14.1.6.2. EOM-pCCD-LCCSD

To perform an REOMpCCDLCCSD calculation where, in addition, singles excitations are described within the EOM formalism, you have to use the REOMpCCDLCCSD class,

# Calculate 3 lowest-lying roots (excluding the ground state)
eom = REOMpCCDLCCSD(lf, occ_model)
eom_output = eom(kin, ne, eri, pccdlcc_output, nroot=3)

Again, we assume that the results of the pCCD-LCCSD calculations are stored in the IOData container pccdlcc_output. In addition to the EOM-pCCD-LCCD results, the output container eom_output also contains information on the singles amplitudes,

t_1

The singles amplitudes of pCCD-LCCSD

14.1.7. Defining a frozen core

By default, all core orbitals are frozen. If a frozen core has been selected in the CC reference calculation, the same orbitals have to be frozen in the chosen EOM flavor. To freeze some specific (occupied) orbitals, the number of frozen cores has to be specified when an instance of some REOMCC class is created.

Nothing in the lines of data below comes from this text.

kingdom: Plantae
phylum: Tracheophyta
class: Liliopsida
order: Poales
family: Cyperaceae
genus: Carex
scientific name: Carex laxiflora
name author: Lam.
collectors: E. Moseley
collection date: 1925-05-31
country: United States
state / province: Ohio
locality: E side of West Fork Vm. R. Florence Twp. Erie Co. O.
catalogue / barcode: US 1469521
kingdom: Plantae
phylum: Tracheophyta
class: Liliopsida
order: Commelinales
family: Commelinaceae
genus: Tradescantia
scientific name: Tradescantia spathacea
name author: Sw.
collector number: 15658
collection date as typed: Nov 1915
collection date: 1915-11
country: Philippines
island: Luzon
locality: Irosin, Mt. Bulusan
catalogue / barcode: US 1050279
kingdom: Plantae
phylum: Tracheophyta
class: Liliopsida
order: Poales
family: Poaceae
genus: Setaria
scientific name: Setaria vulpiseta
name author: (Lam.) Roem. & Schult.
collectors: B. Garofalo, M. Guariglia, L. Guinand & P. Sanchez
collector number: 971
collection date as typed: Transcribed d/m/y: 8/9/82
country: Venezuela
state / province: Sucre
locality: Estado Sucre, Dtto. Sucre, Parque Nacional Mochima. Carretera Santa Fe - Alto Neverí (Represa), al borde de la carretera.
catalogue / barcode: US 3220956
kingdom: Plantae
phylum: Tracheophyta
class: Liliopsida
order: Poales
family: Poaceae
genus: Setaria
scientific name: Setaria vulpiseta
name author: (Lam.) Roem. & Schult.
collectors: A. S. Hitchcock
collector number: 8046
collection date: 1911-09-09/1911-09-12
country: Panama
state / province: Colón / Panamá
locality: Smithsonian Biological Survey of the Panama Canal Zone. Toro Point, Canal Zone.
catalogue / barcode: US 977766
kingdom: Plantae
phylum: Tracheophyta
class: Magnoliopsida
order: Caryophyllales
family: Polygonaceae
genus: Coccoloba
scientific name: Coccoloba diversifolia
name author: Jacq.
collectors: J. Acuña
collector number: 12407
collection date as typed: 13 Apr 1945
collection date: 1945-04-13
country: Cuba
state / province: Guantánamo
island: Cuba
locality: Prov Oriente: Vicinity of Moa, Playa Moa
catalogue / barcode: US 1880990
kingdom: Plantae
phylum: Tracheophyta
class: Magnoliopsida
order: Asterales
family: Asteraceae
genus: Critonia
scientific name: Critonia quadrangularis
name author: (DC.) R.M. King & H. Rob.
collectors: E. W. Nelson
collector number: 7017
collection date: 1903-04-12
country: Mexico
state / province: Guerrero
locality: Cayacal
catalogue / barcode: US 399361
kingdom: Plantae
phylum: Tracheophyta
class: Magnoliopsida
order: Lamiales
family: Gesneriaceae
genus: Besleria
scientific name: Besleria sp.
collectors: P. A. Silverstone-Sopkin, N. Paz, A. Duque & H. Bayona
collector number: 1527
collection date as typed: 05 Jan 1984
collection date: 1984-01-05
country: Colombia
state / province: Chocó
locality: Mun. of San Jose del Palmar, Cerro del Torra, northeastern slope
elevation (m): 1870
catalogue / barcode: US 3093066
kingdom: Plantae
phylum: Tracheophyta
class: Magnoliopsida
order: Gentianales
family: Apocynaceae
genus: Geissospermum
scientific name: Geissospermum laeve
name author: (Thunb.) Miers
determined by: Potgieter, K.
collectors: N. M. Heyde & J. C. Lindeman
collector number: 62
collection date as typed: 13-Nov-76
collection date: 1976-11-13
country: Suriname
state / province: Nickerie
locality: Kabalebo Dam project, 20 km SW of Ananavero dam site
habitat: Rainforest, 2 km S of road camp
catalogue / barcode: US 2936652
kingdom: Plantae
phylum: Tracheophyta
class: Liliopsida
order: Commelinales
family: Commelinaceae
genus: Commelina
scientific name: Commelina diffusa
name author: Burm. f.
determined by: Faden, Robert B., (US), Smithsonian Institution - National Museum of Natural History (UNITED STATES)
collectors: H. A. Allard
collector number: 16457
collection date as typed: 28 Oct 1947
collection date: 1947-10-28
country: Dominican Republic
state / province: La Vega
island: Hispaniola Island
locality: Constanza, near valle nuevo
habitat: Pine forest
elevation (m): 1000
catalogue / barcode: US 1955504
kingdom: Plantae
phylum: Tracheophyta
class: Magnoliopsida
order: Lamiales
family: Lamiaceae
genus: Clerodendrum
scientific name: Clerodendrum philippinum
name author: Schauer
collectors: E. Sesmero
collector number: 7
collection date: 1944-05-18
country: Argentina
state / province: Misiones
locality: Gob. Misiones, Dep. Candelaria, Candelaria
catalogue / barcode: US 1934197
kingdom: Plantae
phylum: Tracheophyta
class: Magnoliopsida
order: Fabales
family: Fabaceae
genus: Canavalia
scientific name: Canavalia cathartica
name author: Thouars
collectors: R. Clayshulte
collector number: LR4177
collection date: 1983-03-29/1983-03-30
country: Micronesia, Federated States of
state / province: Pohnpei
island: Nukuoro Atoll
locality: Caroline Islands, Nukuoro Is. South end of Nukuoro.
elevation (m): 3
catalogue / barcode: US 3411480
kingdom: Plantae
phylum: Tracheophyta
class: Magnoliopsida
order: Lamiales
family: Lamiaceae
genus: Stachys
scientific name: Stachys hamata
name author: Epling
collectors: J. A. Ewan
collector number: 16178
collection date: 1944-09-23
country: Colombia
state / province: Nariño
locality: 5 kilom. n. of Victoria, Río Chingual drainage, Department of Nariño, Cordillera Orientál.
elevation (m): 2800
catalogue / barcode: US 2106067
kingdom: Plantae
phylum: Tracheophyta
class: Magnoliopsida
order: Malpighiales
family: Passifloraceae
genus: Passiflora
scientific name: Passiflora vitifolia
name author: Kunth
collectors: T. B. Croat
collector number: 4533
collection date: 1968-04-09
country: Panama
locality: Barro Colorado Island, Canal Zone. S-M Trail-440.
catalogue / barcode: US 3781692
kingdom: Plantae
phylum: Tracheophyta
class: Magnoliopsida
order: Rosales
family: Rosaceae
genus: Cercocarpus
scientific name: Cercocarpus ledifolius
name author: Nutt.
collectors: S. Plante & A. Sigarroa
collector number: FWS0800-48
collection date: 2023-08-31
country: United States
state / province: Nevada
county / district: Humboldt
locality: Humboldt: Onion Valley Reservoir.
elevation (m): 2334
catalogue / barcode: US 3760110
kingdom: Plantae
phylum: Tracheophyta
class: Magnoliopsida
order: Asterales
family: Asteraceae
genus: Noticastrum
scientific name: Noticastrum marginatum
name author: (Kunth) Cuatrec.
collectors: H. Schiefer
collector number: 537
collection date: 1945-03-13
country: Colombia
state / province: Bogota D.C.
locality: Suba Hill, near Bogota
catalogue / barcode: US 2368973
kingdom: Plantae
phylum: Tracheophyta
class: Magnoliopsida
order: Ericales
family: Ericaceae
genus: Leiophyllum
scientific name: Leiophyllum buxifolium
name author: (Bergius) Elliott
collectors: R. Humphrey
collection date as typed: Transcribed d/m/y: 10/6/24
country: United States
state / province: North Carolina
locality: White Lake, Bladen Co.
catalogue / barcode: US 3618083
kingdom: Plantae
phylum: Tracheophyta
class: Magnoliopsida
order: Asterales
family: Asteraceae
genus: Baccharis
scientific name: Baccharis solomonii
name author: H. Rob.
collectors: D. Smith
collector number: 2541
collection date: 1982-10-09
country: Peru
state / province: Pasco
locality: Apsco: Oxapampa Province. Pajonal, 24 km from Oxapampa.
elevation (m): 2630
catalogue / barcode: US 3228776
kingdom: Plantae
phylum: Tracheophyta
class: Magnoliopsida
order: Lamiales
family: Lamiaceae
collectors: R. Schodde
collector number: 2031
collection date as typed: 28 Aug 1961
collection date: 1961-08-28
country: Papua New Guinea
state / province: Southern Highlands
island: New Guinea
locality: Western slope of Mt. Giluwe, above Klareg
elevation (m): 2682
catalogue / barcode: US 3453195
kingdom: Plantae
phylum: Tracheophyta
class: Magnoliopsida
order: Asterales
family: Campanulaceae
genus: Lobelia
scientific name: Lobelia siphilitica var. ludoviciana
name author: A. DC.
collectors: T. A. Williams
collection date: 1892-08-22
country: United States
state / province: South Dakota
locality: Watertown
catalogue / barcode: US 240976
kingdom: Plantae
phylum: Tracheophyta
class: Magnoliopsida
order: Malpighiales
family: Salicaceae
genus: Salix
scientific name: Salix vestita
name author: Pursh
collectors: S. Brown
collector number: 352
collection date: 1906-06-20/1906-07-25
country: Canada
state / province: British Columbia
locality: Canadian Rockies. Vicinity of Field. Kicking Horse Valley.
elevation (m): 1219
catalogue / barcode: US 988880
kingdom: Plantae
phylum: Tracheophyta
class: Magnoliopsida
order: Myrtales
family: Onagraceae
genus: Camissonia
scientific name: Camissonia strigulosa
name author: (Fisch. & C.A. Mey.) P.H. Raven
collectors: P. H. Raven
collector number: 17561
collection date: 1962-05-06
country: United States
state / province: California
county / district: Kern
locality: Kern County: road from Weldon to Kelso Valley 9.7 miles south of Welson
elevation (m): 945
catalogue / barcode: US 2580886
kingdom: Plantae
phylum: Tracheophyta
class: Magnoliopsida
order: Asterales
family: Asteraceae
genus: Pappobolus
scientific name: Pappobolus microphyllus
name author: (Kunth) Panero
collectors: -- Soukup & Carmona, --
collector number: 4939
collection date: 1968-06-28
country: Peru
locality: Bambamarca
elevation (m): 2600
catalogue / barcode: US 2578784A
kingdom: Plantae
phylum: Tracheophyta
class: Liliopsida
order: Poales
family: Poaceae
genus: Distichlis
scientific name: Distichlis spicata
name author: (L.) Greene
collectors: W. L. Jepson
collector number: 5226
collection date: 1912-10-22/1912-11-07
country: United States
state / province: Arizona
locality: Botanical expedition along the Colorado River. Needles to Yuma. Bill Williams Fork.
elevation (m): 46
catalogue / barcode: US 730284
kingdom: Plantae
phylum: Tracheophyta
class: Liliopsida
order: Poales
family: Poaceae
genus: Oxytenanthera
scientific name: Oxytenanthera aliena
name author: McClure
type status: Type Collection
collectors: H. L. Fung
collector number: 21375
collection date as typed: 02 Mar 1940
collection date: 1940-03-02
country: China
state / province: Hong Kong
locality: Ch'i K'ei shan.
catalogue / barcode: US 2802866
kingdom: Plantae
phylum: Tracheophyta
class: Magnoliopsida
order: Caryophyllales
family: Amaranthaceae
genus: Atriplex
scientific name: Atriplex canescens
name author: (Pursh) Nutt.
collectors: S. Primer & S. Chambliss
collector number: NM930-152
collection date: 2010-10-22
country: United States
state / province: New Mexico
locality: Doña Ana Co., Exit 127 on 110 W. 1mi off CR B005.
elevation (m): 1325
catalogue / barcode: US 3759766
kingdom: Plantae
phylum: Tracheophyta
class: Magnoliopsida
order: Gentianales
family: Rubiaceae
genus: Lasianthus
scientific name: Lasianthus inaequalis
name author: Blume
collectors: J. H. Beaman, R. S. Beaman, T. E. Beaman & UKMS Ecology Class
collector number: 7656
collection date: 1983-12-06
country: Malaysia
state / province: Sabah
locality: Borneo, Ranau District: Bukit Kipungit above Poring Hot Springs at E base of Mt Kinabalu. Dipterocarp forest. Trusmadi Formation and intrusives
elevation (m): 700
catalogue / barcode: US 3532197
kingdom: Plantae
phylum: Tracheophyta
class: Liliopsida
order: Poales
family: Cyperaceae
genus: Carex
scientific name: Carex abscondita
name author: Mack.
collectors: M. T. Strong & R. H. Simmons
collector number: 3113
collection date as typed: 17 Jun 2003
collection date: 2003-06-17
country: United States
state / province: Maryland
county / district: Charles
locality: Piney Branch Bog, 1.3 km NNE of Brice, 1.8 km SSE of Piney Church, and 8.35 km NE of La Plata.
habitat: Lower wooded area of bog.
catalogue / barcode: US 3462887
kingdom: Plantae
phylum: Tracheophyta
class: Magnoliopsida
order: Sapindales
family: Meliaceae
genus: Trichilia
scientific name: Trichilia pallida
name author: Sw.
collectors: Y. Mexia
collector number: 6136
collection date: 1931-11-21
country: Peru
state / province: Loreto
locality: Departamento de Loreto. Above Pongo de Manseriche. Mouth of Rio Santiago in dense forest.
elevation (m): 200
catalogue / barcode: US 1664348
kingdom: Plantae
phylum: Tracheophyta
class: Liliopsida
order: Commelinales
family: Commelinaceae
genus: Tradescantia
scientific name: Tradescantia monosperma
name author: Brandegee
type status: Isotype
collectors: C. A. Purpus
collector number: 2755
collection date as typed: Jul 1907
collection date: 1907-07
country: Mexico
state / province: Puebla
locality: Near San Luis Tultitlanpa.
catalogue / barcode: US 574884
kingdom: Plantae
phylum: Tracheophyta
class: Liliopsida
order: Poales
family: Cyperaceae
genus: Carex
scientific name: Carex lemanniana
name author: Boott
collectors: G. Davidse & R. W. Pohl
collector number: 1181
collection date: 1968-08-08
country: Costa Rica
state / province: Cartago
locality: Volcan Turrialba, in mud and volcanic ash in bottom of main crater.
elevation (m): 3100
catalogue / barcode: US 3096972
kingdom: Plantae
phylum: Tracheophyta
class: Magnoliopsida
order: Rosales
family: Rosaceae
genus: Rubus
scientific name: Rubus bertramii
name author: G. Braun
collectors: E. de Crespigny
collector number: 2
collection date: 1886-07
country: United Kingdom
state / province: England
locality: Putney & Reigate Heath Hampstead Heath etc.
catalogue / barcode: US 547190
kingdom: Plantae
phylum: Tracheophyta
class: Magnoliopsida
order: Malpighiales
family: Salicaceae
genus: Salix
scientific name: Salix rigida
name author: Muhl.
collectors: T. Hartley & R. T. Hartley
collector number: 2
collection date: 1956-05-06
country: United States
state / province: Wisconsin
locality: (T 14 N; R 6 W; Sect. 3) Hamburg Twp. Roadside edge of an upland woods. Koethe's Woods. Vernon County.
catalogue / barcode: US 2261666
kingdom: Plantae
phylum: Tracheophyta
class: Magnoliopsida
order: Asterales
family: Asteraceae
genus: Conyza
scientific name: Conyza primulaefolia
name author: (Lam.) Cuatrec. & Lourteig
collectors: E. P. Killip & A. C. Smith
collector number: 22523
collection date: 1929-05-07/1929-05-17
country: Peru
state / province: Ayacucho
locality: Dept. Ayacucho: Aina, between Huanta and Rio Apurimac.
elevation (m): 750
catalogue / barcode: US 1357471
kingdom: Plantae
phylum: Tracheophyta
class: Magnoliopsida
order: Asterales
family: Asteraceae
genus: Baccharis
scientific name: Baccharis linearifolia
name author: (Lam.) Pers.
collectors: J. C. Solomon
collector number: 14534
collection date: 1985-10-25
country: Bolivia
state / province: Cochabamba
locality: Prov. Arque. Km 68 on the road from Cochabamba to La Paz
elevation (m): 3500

For instance, if you wish to freeze the first 4 (occupied) orbitals in an EOM-pCCD+S calculation, specify the ncore argument during the initialization of some occupation model class,

# Select 4 frozen core orbital
#-----------------------------
occ_model = AufbauOccModel(basis, ncore=4)
# Perform EOM-CC calculation, ncore is stored in occ_model
#---------------------------------------------------------
eom = REOMpCCDS(lf, occ_model)
eom_output = eom(kin, ne, eri, pccd_output)

This syntax is working for all EOM modules mentioned above.

14.1.8. Restart options

All EOM-CC calculations can be restarted from a previous calculation. To invoke a restart, use the restart keyword to specify the filename that contains the PyBEST-readable restart data (like PyBEST’s checkpoint files).

# Restart EOM-CCSD from a previous, unconverged calculation
# The restart data is assumed to be in PyBEST's default result directory with the default name
#-----------------------------------------------------------------------------------------
eom = REOMCCSD(lf, occ_model, alpha=1)
# Either perform a CCSD calculation or read the corresponding data from a restart file, e.g.,
# cc_output = IOData.from_file("pybest-results/checkpoint_RCCSD.h5")
eom_output = eom(kin, ne, eri, cc_output, restart="pybest-results/checkpoint_EOM-CCSD.h5")

Note

Restarts are only supported for the same molecular geometry. PyBEST does not check if the restart file contains the same geometry information.